Induction of colitis by a CD4+ T cell clone specific for a bacterial epitope.

It is now well established that the intestinal flora plays an important role in the pathogenesis of inflammatory bowel disease (IBD). However, whether bacteria serve as the sole target of the immune response in this process or whether they act indirectly by triggering an anti-self response is still unclear. We have previously shown that specific pathogen-free IL-10-deficient (IL-10 KO) mice develop a T helper (Th1)-cytokine associated colitis after experimental infection with Helicobacter hepaticus. We here show that H. hepaticus Ag (SHelAg)-specific CD4+ Th1 clones transfer disease to H. hepaticus-infected T cell-deficient RAG KO hosts. Importantly, uninfected recipients of the SHelAg-specific clones did not develop intestinal inflammation, and a control Schistosoma mansoni-specific Th1 clone did not induce colitis upon transfer to infected RAG KO mice. The disease-inducing T cell clones recognized antigen(s) (Ag) specifically expressed by certain Helicobacter species as they responded when stimulated in vitro with H. hepaticus and Helicobacter typhlonius Ag, but not when cultured with Ag preparations from Helicobacter pylori, various non-helicobacter bacteria, or with cecal bacterial lysate from uninfected mice. Characterization of the Ag specificity of one of the clones showed that it reacts uniquely with a 15-mer peptide epitope on the flagellar hook protein (FlgE) of H. hepaticus presented by I-Ab. Together, our results demonstrate that colitis can be induced by clonal T cell populations that are highly specific for target Ag on intestinal bacteria, suggesting that an aberrant T cell response directed against gut flora is sufficient to trigger IBD.
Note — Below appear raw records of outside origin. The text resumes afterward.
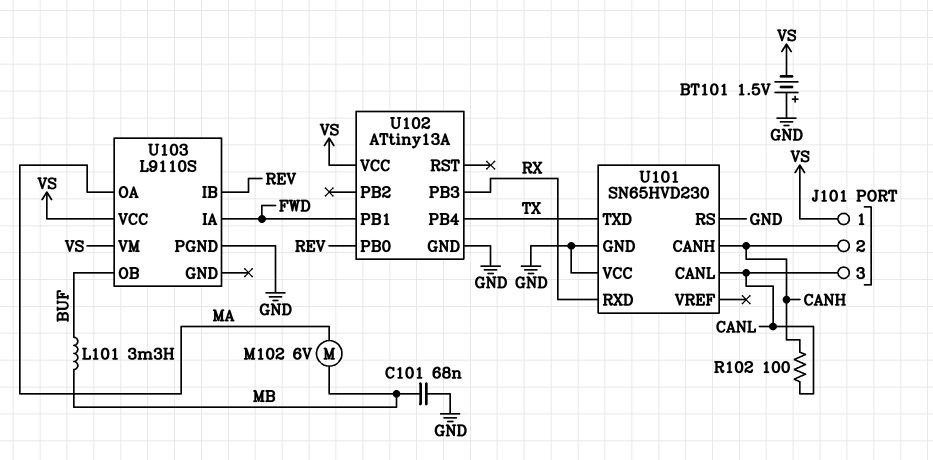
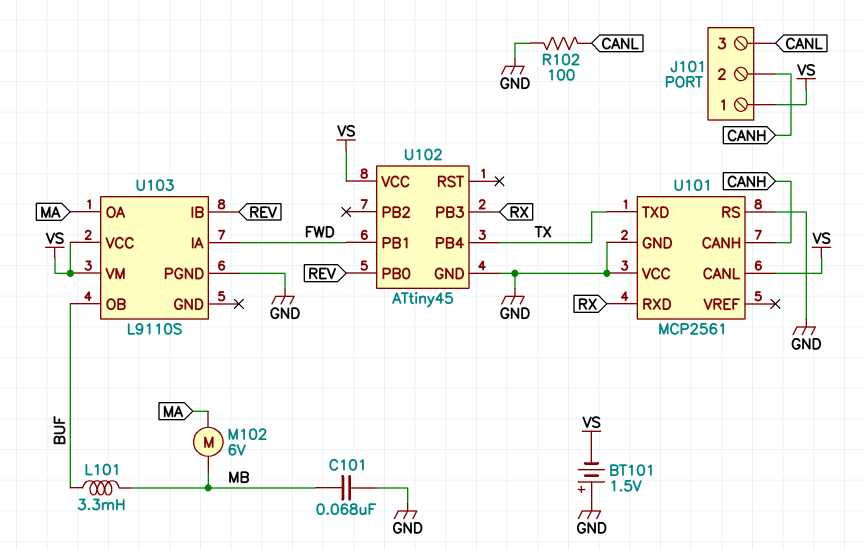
R102: 100 (CANH, CANL) -> 100 (CANL, GND)
U101: SN65HVD230 -> MCP2561
U101 pin CANL: CANL -> VS
U102: ATtiny13A -> ATtiny45

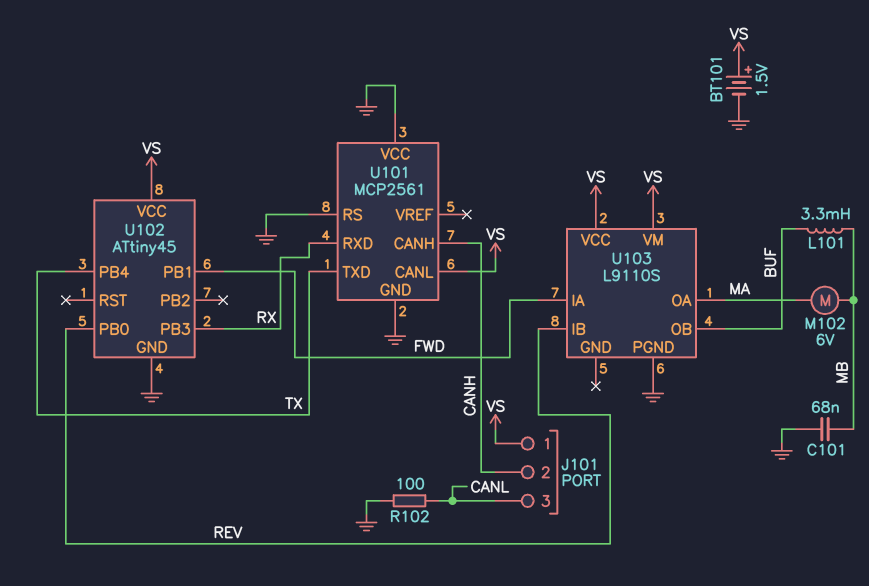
BT101: 1.5V (plus GND, minus VS) -> 1.5V (plus VS, minus GND)

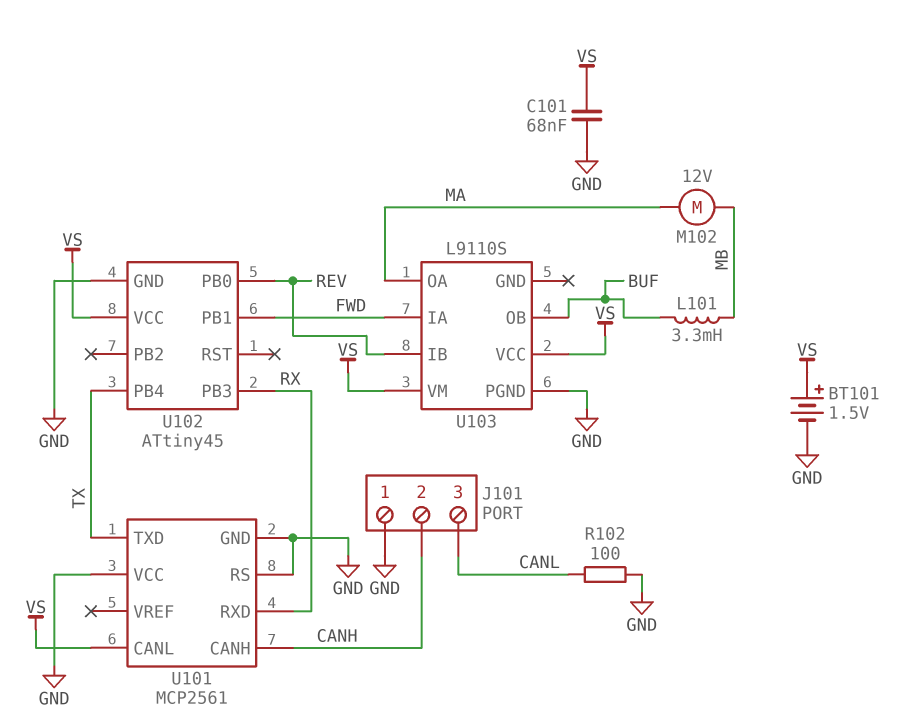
C101: 68nF (GND, MB) -> 68nF (GND, VS)
J101 pin 1: VS -> GND
M102: motor 6V (MA, MB) -> motor 12V (MA, MB)

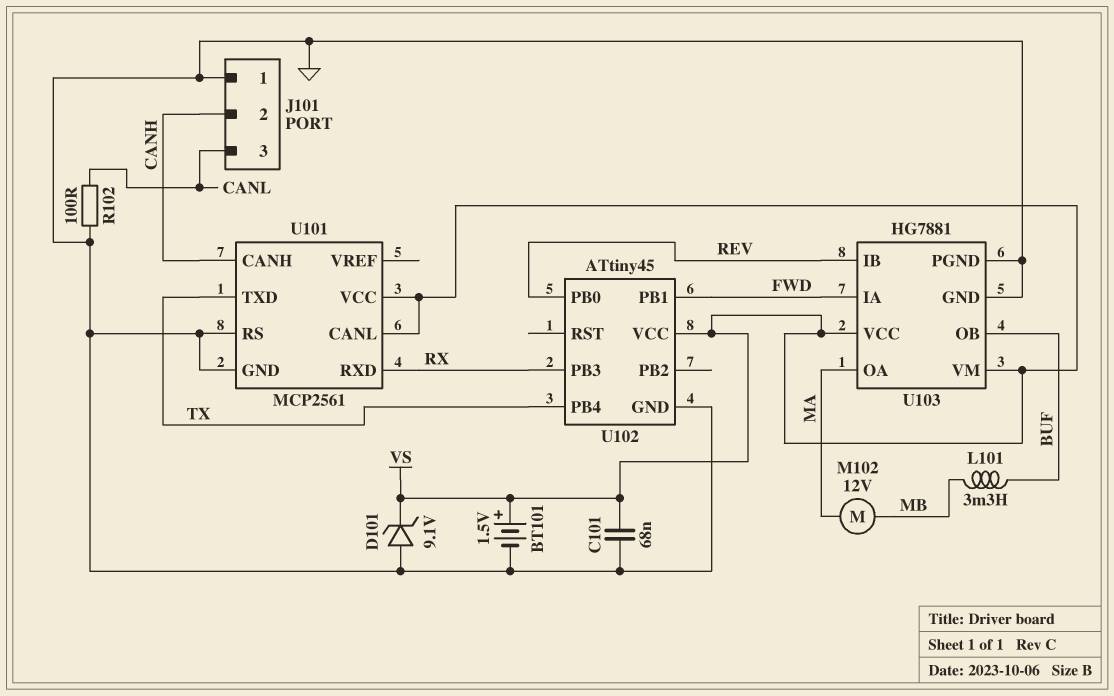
D101: none -> zener 9.1V (A GND, K VS)
U101 pin VCC: GND -> VS
U103: L9110S -> HG7881
U103 pin GND: none -> GND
Bacteria-triggered CD4(+) T regulatory cells suppress Helicobacter hepaticus-induced colitis.

We have previously demonstrated that interleukin (IL)-10-deficient (IL-10 knockout [KO]) but not wild-type (WT) mice develop colitis after infection with Helicobacter hepaticus. Here, we show that infected recombination activating gene (RAG) KO mice develop intestinal inflammation after reconstitution with CD4(+) T cells from IL-10 KO animals and that the cotransfer of CD4(+) T cells from H. hepaticus-infected but not uninfected WT mice prevents this colitis. The disease-protective WT CD4(+) cells are contained within the CD45RB(low) fraction and unexpectedly were found in both the CD25(+) and the CD25(-) subpopulations of these cells, their frequency being higher in the latter. The mechanism by which CD25(+) and CD25(-) CD45RB(low) CD4(+) cells block colitis involves IL-10 and not transforming growth factor (TGF)-beta, as treatment with anti-IL-10R but not anti-TGF-beta monoclonal antibody abrogated their protective effect. In vitro, CD45RB(low) CD4(+) cells from infected WT mice were shown to produce IL-10 and suppress interferon-gamma production by IL-10 KO CD4(+) cells in an H. hepaticus antigen-specific manner. Together, our data support the concept that H. hepaticus infection results in the induction in WT mice of regulatory T cells that prevent bacteria-induced colitis. The induction of such cells in response to gut flora may be a mechanism protecting normal individuals against inflammatory bowel disease.